Jeudi 18 septembre, la France a été marquée par une mobilisation sociale d’ampleur. À l’appel des syndicats, plus de 500 000 personnes, selon le ministère de l’Intérieur - et jusqu’à un million d’après les organisateurs - ont défilé dans plusieurs grandes villes. Objectif affiché : faire pression sur le tout nouveau Premier ministre, Sébastien Lecornu, afin qu’il infléchisse sa politique budgétaire. Dans les cortèges, les revendications allaient de la demande d’une fiscalité plus équitable à la revalorisation des salaires, des retraites et des services publics.
À Lyon, troisième ville du pays, la journée a pris un tour plus dramatique. En marge du défilé, des heurts ont éclaté entre un groupe de jeunes et les forces de l’ordre. L’usage de grenades de désencerclement et de gaz lacrymogène a provoqué des scènes de tension au cœur du cortège. C’est dans ce contexte qu’un journaliste de France Télévisions a été atteint au dos, à la suite de l’explosion d’un projectile. Rapidement pris en charge, il a été transporté à l’hôpital. Selon un collègue présent, l’incident aurait pu avoir des conséquences bien plus graves.
Le soir même, dans le journal télévisé de 20 heures sur France 2, Léa Salamé a tenu à adresser un message de solidarité. "Une pensée ce soir pour notre collègue correspondant à Lyon qui a été blessé au dos lors de heurts entre les forces de l’ordre et un groupe de jeunes en marge des manifestations", a-t-elle déclaré, précisant qu’il était soigné et que son état n’inspirait pas d’inquiétude : "Il a été pris en charge et transporté à l’hôpital.

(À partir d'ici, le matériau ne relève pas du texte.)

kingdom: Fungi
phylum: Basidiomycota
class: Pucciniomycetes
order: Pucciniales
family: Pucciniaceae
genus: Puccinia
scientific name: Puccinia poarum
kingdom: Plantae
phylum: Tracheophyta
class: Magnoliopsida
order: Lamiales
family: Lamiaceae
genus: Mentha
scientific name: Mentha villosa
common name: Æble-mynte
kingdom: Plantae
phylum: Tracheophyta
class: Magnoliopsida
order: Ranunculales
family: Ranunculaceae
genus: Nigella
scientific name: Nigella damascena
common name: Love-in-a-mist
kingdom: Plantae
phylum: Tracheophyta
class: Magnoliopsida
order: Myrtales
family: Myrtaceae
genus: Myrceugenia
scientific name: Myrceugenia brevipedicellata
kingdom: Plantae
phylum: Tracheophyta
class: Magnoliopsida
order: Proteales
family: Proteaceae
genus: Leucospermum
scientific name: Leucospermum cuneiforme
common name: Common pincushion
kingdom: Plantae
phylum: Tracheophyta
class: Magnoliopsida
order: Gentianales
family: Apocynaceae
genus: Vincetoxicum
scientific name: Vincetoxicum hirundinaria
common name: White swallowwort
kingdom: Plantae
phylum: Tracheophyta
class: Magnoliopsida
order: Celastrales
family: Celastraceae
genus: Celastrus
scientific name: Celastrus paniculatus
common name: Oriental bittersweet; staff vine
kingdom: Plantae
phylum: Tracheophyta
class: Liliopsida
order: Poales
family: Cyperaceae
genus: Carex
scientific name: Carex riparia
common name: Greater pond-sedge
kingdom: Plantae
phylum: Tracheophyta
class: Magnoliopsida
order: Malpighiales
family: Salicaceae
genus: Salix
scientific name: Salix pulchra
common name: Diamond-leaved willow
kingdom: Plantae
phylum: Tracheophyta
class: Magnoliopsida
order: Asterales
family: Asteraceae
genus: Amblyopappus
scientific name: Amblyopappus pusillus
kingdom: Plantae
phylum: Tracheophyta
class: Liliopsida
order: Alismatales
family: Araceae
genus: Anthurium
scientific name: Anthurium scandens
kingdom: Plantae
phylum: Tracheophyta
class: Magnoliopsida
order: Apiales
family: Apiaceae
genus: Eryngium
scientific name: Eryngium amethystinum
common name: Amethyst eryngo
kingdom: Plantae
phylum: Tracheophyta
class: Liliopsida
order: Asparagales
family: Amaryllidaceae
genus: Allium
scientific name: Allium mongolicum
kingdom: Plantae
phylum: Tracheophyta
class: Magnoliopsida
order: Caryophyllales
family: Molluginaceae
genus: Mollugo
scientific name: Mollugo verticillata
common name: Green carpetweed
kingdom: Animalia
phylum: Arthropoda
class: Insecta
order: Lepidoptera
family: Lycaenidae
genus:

Nous pensons à lui ce soir."
Arrivée à la tête du JT le 1er septembre, en remplacement d’Anne-Sophie Lapix, celle qui s'est déjà mis à dos une partie de l'équipe occupe désormais un poste hautement exposé. Habituée des interviews marquantes et des séquences qui suscitent le débat, celle qui a reçu le soutien d'une personnalité suite à son interview de Marion Cotillard poursuit son installation au 20 heures, tout en affrontant déjà critiques et comparaisons avec ses concurrents, notamment Gilles Bouleau sur TF1.
La journée du 18 septembre restera ainsi doublement symbolique : d’un côté, une contestation sociale massive cherchant à peser sur les orientations du gouvernement ; de l’autre, un rappel des risques auxquels sont exposés les reporters sur le terrain, même lorsqu’ils couvrent de simples mouvements sociaux. Et pour Léa Salamé, cette édition du 20 heures avait une résonance particulière, puisqu’elle a dû la présenter dans un contexte tendu, marqué par la grève d’une partie de la rédaction chargée de l’émission.